Sister Lucy offered a choice of flavours. Barbara and Finty chose strawberry. Mr Henderson asked for vanilla. The patient with the monster slippers pointed at butterscotch. The Pearly King went for chocolate. I put my hand up for vanilla.

‘It makes no difference anyway,’ said Finty. ‘They all taste like wet cardboard.’

Sister Lucy unscrewed the lids from the bottles and served the
shakes in glasses with straws. They were all a colour halfway between beige and pink that has no name except possibly ‘blush taupe’.

We drank slowly. Half mine spilled out the side of my mouth. Nobody spoke or moved until the glasses were empty. I was the last to finish. Mr Henderson got up to hand out tissues.

‘Thank fuck that’s over,’ said Finty, rubbing at her mouth and her sweatshirt. ‘Let’s have a game of Scrabble.’

‘Are you laughing?’ asks Sister Mary Inconnue.

I am happy. I had a nice time in the dayroom. And also at tea
.

She laughs. Her sandals swing, she is laughing so much. ‘Good,’ she says. ‘That’s good.’

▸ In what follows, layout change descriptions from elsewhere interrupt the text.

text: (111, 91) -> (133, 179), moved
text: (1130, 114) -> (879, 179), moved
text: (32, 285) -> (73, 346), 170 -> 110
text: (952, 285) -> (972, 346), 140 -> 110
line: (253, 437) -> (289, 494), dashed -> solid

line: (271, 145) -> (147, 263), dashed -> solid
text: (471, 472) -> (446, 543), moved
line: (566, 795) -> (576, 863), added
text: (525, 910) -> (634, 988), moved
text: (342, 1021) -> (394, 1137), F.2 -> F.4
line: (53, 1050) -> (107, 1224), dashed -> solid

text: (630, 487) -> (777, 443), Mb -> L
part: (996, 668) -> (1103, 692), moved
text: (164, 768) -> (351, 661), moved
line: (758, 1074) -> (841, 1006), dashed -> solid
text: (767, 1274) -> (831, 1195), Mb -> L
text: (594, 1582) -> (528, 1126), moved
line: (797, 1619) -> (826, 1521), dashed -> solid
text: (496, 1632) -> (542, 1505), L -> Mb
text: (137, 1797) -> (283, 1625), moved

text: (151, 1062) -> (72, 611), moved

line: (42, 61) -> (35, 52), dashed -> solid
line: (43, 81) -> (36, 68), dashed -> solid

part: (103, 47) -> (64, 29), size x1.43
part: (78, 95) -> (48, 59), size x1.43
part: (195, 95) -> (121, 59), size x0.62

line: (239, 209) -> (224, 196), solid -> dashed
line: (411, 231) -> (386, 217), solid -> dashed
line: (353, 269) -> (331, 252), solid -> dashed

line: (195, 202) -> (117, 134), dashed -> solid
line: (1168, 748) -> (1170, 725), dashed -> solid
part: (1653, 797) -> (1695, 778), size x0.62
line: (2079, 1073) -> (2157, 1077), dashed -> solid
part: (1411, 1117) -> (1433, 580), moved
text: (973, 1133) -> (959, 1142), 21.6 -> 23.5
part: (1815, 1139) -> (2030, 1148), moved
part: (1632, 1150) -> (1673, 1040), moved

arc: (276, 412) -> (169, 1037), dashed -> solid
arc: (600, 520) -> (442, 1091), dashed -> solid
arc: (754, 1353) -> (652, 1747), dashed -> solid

She murmurs something and it sounds like a blessing until I hear the words ‘tuna fish’ and wonder whether she’s recounting her shopping list.

I will not give up hope.

I will wait for you, Harold Fry.

A different perspective

T
HIS MORNING
I asked Sister Lucy if I could borrow a dictionary and a thesaurus. She fetched Pictionary and a throat lozenge.

‘Also a glass of water,’ she said helpfully.